Notably, the deities remain dual in the above two ṛk-s, but they are explicitly identified as twin Rudra-s. While some students of the Veda have taken this use of Rudra to be merely an appellation transferred to the deities of the first ṛk, there is no support for that. Mitra and Varuṇa are unanimously categorized in the Āditya class, as its leading exemplars, and never placed in the Rudra class. Hence, we have to understand the twin Rudra-s of the above two ṛk-s differently. First, their raudra nature is explicitly indicated in the entreaty to be benign (adruhvāṇeṣam). Second, they are described as sutrātrā, good rescuers, which immediately brings to mind the Aśvin-s who are frequently invoked in such a capacity. In the RV, Rudra in singular denotes the god, in his unitary form, and as the father of his class. Rudra-s in the plural refer to the entire class or the Marut-s. The dual form of Rudra applies only to the Aśvin-s everywhere else in the RV. In particular, the Atri-s repeatedly refer to them as such: e.g., RV 5.73.8, 5.75.3 and in RV 5.41.3 they are invoked together with Rudra as Asuro Divaḥ. Thus, we posit that in RV 5.70.2-3, Urucakri Ātreya implies the Aśvin-s by the dual form of Rudra and not the twin Āditya-s.
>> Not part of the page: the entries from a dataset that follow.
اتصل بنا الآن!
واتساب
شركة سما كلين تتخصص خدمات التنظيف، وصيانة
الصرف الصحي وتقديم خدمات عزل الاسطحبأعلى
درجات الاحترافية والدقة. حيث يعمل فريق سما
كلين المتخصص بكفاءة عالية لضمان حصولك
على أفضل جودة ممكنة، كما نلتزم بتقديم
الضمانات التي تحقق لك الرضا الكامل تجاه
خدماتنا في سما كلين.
The last ṛk of the sūkta goes thus:
mā kasyādbhutakratū yakṣam bhujemā tanūbhiḥ । mā śeṣasā mā tanasā ॥
May you two of wondrous deeds not make us experience some phantom with our bodies. Neither with the rest [of our people] nor with our descendants.
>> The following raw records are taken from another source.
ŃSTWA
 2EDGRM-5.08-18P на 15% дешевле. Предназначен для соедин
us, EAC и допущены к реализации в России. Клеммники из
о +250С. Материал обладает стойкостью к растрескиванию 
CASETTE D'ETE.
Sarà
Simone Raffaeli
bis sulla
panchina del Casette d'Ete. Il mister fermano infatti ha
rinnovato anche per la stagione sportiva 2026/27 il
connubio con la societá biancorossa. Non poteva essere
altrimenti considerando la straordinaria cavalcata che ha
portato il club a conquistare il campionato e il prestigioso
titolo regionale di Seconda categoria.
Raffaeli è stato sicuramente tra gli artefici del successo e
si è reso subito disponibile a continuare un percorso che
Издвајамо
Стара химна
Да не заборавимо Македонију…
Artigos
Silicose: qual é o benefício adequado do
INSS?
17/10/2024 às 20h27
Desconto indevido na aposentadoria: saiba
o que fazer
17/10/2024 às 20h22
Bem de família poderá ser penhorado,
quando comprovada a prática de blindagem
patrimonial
The word yakṣa (neuter) could be taken to mean a ghostly apparition or phantom — perhaps one which causes a disease — a yakṣma. The imploration is to avoid the possession of the ritualist’s own body or that of this people or descendants by such a phantom. On the one hand, this is rather reminiscent of the supplications to Rudra for similar protection, often with the negative particle mā. On the other, it is reminiscent of the supplication to Varuṇa to be relieved from his heḷas (=“fury”; also, a feature of Rudra) for the sins that he unerringly notices. For instance, we have in the śruti the imploration of Śunaḥśepa:

ava te heḷo varuṇa namobhir
ava yajñebhir īmahe havirbhiḥ ।
kṣayann asmabhyam asura pracetā
rājann enāṃsi śiśrathaḥ kṛtāni ॥ RV 1.24.14
We avert your fury (heḷas) O Varuṇa with obeisances,
we implore to avert it by rituals and oblations;
ruling, for us, O all-seeing Asura,
you will give release from the sins that were done.
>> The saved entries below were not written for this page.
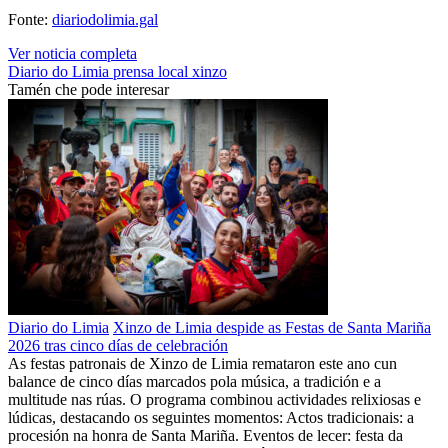
Fonte:
diariodolimia.gal
Ver noticia completa
Diario do Limia
prensa local
xinzo
Tamén che pode interesar
Diario do Limia
Xinzo de Limia despide as Festas de Santa Mariña
2026 tras cinco días de celebración
As festas patronais de Xinzo de Limia remataron este ano cun
balance de cinco días marcados pola música, a tradición e a
multitude nas rúas. O programa combinou actividades relixiosas e
lúdicas, destacando os seguintes momentos: Actos tradicionais: a
procesión na honra de Santa Mariña. Eventos de lecer: festa da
Thus, both Varuṇa and Rudra share not only the heḷas but are also known as Asura-s (the latter being emphasized for the cognate of Varuṇa in the Iranic branch of the religion, and remembered for Odin (see below) in the Northern Germanic religion). Thus, even though Varuṇa or Mitra are never called Rudra-s, they have a certain overlap of category, particularly in the actions of Varuṇa, and perhaps, to a degree, in the Iranic world in the cognate of Mitra. We believe that in the sūkta under consideration, Urucakri Ātreya plays on this overlap in the final ṛk by not naming any deity but simply using the dual epithet adbhutakratū. Thus, we suggest that he is purposefully ambivalent to cover both sets of twin deities referred to in the sūkta — the Āditya dyad or the twin Rudra-s, i.e., the Aśvin-s. The epithet adbhutakratū will transparently apply to the Aśvin-s as they are frequently described as wonderworkers in the śruti. The ṛk could also apply to Mitra and Varuṇa in the sense of supplication to avoid their heḷas. The invocation of the heḷas of Mitra, Varuṇa, and the Marut-s, representing the intersection of their respective functional categories can be seen in RV 1.94.12 composed by Kutsa Āṅgirasa:

ayam mitrasya varuṇasya dhāyase
‘vayātām marutāṃ heḷo adbhutaḥ ।
mṛḷā su no bhūtv eṣām manaḥ punar
agne sakhye mā riṣāmā vayaṃ tava ॥
This one is to be fed ghee [literally suckled],
as the wondrous pacifier of the fury of Mitra and Varuṇa, and of the Maruts.
Have mercy on us! May the mind of these (the above deva-s) be good again
O Agni, in your friendship, may we not be harmed.

This overlap in category has confused some Indo-Europeanists of the Dumezilianist strain. They have split hairs and gone into contortions about whether the Germanic Odin represents a cognate of Varuṇa or Rudra. This ancient functional intersection has meant that one or the other class of deities could have served as a locus for absorption of traits of the other.